Douze « faucheurs volontaires » d’OGM, qui avaient partiellement détruit un essai de culture de maïs génétiquement modifié en France, le 27 août dernier, dans la commune de Nonette (département du Puy-de-Dôme) ont été condamnés le 4 novembre à un mois de prison avec sursis. Les expérimentations étaient menées par le laboratoire Meristem Therapeutics et portaient sur la lipase gastrique, destinée à soulager les troubles digestifs liés à la mucoviscidose. Les derniers plants de maïs OGM de ce département, où une vingtaine d’hectares de maïs transgénique ont été cultivés cette année, ont été récoltés fin octobre. Ces cultures étaient, depuis début août, protégées vingt-quatre heures sur vingt-quatre par les forces de l’ordre.

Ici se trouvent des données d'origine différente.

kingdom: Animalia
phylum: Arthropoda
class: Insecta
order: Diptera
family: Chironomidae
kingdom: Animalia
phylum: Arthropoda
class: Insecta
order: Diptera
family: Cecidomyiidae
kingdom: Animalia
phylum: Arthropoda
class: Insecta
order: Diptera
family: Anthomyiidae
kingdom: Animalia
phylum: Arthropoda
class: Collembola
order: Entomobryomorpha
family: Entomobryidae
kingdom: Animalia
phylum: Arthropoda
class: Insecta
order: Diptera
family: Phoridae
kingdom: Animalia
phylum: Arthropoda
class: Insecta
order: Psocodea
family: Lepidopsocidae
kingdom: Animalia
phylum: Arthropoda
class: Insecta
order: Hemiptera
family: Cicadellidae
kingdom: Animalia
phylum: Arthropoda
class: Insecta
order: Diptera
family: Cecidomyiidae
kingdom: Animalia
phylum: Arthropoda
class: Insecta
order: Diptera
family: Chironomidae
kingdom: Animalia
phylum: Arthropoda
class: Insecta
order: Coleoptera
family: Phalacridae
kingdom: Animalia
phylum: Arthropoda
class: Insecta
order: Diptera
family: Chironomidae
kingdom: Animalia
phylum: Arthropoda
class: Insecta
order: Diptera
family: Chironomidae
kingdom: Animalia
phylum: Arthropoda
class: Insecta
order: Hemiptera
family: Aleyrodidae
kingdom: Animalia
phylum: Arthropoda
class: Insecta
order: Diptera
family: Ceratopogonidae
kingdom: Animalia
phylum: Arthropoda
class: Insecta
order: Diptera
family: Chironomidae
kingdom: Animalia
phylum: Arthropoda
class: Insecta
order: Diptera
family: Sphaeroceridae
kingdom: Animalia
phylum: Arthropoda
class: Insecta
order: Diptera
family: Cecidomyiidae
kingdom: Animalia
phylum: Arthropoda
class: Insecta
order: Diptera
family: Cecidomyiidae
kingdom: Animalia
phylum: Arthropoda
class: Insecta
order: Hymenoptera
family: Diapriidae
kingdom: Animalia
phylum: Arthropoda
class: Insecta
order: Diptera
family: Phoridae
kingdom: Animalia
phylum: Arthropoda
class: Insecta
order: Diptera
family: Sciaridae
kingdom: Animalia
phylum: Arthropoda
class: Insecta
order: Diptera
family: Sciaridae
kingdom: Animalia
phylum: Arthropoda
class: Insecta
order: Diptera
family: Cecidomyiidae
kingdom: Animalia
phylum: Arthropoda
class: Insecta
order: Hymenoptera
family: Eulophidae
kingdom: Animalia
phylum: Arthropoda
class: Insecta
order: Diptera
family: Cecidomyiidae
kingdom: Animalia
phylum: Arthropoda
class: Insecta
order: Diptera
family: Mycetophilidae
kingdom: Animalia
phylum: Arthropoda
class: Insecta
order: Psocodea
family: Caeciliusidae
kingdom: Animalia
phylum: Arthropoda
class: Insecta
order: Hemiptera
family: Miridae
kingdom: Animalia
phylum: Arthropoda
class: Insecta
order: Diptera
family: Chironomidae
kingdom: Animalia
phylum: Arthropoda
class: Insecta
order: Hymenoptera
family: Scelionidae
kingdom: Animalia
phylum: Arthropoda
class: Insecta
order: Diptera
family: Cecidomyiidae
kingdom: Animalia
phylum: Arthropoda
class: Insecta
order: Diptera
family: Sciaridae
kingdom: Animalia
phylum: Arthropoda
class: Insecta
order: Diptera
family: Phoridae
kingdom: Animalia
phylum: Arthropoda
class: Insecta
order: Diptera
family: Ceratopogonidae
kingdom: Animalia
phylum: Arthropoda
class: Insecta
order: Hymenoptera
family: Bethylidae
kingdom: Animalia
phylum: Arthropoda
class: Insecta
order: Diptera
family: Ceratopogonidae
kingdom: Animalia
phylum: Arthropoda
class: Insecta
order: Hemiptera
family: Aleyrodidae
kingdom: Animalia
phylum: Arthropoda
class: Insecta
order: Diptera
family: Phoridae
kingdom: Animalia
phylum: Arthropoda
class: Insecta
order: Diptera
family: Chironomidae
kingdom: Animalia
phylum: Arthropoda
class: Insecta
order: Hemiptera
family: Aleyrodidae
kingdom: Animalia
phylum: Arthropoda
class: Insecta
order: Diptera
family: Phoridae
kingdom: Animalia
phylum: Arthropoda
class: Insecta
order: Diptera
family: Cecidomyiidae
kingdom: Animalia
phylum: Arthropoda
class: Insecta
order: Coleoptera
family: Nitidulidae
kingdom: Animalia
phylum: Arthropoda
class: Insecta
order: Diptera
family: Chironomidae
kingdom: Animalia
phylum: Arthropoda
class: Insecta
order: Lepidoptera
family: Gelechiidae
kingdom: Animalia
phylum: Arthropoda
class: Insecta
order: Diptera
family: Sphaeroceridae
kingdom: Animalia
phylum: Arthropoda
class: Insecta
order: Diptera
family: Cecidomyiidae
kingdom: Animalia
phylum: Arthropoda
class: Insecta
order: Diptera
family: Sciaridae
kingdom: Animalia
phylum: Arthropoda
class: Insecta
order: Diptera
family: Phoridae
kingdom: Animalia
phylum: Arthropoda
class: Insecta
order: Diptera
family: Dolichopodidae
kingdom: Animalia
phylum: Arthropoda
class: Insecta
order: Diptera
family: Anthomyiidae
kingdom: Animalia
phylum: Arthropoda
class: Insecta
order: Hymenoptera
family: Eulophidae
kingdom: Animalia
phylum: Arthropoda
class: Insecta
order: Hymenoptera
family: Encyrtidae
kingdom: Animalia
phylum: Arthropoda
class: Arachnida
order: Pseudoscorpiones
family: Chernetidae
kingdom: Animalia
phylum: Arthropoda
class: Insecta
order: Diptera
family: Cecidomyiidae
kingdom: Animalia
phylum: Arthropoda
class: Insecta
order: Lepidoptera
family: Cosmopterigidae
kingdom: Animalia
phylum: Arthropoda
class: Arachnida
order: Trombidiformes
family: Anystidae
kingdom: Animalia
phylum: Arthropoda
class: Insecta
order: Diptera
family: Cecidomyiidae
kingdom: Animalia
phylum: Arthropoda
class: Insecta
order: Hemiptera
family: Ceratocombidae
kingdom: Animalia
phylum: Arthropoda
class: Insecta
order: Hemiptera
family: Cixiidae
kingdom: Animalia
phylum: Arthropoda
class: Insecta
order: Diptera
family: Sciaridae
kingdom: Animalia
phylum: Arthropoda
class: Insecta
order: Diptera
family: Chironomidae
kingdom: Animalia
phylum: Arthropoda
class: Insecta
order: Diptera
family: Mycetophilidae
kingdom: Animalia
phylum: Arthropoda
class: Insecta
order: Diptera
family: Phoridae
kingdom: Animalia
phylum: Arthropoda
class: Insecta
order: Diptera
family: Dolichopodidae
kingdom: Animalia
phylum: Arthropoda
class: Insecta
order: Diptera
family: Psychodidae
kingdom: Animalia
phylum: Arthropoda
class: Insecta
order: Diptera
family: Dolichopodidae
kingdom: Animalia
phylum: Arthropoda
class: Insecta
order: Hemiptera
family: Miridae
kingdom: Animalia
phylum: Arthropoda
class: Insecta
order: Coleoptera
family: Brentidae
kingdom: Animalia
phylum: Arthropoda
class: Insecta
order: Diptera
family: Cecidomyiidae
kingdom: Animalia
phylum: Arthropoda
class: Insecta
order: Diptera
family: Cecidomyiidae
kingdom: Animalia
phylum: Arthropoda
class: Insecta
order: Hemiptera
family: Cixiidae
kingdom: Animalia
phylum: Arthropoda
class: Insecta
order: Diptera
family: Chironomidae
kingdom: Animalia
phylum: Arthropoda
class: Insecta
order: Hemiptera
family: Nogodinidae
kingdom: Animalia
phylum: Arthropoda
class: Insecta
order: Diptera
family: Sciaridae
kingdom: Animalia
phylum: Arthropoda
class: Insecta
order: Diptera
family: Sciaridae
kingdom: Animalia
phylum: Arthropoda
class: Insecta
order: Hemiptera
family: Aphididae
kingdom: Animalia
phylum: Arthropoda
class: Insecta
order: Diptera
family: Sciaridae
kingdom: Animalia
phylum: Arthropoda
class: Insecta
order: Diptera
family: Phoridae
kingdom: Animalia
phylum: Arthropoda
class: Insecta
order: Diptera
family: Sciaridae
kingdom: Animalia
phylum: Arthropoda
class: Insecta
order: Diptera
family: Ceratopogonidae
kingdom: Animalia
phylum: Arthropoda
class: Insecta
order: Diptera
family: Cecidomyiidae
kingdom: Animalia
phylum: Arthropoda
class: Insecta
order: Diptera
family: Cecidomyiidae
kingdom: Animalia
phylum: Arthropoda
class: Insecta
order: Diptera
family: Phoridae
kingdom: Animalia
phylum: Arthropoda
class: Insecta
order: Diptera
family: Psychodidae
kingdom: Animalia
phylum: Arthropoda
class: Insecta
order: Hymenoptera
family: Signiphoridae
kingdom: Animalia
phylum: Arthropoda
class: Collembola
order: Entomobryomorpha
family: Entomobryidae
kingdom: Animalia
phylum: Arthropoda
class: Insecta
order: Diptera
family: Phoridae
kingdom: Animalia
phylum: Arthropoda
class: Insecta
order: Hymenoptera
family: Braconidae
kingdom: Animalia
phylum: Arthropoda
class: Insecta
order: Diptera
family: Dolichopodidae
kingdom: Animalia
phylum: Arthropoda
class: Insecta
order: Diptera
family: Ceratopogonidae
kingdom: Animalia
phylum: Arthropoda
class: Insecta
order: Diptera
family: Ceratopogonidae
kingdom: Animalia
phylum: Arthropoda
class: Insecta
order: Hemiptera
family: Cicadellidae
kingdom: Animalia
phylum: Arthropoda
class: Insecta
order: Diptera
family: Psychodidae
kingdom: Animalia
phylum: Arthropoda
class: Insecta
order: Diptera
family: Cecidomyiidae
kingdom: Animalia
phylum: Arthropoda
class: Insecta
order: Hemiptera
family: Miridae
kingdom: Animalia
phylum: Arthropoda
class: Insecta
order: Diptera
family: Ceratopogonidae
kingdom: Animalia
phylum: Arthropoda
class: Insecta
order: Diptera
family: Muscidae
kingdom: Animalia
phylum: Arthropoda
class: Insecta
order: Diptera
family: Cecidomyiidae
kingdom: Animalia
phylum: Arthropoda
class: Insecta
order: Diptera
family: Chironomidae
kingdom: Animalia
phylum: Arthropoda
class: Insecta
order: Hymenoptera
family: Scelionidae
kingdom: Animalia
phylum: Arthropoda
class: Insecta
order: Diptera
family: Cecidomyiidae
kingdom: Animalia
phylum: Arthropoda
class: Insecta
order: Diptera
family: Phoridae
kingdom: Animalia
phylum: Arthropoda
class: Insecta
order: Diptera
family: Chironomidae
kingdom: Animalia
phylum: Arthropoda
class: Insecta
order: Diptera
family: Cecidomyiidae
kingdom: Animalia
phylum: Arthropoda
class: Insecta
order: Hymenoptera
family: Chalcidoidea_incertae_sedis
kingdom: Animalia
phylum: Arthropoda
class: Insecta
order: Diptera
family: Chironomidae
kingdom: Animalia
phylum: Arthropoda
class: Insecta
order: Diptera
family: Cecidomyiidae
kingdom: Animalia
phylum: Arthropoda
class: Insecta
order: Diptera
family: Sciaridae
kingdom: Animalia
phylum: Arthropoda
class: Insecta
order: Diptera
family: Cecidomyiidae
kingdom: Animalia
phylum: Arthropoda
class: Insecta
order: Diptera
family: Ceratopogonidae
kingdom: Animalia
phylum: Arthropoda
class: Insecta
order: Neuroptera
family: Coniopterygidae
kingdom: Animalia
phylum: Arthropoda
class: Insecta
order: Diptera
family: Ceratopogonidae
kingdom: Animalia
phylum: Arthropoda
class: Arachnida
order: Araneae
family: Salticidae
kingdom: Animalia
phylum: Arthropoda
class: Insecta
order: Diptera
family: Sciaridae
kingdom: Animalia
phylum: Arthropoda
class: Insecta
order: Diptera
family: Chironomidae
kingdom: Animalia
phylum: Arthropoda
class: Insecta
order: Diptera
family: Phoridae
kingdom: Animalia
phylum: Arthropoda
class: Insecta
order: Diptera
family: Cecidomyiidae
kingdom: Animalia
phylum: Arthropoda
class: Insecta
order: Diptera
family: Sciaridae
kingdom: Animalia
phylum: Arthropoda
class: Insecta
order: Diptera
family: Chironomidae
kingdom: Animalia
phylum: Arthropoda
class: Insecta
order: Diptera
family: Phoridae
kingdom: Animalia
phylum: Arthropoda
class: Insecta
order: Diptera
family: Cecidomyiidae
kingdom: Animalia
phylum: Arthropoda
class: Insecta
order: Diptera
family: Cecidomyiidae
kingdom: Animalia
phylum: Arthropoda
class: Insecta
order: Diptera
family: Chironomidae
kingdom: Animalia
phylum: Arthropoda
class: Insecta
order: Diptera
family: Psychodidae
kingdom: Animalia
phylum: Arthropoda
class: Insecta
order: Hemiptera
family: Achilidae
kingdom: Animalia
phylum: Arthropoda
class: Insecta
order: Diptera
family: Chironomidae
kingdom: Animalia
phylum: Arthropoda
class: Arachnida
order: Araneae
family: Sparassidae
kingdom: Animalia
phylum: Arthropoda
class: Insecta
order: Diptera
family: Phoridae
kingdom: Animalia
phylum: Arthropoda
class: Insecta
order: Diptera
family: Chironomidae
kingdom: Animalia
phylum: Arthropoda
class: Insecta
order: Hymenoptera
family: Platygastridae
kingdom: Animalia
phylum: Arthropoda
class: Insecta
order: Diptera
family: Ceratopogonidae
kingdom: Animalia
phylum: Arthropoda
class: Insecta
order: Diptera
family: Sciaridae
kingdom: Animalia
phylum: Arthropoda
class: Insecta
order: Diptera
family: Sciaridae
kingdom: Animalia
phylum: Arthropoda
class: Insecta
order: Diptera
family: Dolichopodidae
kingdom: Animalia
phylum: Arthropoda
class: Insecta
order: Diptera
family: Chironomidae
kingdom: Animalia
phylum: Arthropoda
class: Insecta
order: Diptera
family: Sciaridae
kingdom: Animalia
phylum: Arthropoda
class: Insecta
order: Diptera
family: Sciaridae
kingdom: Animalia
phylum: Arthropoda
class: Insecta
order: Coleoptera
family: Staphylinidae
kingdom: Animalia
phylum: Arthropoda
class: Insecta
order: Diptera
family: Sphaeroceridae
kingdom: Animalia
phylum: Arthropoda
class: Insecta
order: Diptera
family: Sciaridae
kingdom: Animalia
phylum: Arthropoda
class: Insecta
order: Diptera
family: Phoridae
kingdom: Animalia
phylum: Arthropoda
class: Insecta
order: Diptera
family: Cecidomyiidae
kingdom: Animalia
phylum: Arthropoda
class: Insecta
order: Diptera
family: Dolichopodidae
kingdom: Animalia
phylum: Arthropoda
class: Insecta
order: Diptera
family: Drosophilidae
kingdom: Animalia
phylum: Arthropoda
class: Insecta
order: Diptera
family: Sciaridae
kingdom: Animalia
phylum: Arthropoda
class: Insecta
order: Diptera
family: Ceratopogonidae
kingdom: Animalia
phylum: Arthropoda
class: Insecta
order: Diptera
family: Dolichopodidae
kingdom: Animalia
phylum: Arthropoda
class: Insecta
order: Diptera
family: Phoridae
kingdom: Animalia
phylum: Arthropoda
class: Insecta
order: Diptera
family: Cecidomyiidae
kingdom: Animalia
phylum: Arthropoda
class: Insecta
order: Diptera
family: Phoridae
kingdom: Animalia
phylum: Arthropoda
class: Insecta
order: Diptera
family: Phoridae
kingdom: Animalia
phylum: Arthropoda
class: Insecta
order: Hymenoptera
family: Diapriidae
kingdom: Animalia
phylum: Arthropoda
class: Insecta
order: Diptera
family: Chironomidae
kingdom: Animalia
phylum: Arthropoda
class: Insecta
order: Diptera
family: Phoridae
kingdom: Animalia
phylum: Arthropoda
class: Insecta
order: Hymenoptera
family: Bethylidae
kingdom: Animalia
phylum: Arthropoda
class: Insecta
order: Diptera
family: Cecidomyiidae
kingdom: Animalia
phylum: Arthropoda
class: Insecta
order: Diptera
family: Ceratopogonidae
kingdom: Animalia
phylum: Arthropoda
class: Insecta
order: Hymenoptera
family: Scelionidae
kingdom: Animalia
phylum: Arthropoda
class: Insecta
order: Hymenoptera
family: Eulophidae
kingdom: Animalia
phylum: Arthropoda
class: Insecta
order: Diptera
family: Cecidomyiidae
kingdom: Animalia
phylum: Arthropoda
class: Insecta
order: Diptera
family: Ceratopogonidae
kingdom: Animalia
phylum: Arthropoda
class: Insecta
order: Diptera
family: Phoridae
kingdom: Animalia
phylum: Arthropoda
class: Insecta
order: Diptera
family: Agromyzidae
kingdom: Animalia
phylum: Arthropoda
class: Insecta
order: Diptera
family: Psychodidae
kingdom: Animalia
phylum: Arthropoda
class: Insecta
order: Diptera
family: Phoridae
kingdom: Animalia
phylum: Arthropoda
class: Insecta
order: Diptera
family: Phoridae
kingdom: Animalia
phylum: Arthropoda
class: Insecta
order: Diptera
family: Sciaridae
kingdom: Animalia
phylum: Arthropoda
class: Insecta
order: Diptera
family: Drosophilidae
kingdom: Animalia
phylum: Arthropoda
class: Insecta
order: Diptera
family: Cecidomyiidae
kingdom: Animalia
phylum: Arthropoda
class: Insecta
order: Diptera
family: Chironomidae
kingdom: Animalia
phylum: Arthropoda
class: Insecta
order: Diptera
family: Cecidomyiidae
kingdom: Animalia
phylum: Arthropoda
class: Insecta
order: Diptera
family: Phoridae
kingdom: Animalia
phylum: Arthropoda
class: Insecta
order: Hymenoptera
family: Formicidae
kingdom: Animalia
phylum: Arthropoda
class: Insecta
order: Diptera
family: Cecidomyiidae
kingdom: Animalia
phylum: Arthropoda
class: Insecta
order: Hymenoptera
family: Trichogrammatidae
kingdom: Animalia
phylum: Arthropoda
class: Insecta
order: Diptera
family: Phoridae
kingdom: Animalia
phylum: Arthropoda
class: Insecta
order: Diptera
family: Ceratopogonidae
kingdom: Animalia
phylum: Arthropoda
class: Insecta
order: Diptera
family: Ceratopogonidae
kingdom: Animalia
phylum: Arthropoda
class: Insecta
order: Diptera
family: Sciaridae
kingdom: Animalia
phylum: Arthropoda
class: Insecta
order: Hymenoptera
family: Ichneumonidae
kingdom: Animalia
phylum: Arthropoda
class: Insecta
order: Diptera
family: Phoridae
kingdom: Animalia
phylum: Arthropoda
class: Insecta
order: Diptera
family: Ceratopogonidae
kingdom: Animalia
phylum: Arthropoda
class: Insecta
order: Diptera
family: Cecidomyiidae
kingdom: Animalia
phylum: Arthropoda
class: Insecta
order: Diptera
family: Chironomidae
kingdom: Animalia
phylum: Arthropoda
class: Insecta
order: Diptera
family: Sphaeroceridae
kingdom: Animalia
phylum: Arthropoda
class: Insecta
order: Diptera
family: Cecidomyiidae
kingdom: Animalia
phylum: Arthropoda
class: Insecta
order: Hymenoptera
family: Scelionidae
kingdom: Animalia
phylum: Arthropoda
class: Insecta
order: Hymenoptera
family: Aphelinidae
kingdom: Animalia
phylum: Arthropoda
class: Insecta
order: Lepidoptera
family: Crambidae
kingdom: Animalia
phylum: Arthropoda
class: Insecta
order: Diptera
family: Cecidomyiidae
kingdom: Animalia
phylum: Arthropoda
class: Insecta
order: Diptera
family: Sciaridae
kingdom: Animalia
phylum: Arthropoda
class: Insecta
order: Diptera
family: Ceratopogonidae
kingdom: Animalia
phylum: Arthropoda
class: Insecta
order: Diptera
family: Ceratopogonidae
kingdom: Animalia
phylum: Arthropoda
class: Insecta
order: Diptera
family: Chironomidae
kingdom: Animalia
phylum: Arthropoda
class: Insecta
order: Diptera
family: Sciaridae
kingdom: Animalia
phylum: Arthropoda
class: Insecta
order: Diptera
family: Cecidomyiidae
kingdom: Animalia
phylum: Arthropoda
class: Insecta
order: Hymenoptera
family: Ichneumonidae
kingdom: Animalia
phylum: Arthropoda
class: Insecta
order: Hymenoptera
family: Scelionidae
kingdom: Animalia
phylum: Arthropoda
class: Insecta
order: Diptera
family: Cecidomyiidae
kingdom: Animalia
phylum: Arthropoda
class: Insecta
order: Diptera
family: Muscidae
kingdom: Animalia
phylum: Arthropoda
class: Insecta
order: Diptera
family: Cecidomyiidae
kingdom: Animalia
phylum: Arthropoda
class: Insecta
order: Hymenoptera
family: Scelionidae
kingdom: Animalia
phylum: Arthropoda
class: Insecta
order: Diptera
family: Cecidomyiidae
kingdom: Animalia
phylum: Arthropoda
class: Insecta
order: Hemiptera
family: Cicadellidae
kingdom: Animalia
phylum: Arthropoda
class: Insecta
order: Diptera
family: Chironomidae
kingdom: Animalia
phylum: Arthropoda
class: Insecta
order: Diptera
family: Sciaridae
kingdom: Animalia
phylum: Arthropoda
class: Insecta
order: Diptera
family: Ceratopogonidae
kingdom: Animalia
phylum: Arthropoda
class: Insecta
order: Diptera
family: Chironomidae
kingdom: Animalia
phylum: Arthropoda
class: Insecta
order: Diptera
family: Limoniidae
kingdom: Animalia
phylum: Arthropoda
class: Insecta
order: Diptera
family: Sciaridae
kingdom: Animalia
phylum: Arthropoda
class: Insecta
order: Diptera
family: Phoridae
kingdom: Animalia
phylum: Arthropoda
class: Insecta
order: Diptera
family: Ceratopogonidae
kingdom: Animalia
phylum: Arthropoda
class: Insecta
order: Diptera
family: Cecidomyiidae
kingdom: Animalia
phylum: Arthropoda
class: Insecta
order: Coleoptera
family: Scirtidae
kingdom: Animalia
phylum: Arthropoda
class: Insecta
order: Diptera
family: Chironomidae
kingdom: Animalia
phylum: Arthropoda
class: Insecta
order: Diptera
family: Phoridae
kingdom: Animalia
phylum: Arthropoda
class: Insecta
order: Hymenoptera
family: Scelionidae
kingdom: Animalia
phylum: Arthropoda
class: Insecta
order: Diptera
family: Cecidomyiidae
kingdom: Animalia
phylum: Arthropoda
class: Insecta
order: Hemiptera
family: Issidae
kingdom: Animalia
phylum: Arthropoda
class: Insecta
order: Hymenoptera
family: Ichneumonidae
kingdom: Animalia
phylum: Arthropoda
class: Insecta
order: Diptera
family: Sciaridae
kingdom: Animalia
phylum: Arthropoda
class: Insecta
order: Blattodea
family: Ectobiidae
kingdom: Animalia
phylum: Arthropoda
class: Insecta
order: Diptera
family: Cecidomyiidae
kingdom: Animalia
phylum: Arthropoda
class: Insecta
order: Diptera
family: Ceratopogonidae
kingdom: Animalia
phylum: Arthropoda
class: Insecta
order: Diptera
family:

Le 3 novembre, 11 autres militants anti-OGM, qui avaient fauché des plants de betteraves transgéniques en 2001 à Avelin, dans le Nord avaient été condamnés à des peines allant d’un mois à deux mois de prison avec sursis. Ils devront également payer solidairement 5 000 euros de dommages et intérêts à la société Advanta, locataire du champ, qui exigeait 227 000 euros.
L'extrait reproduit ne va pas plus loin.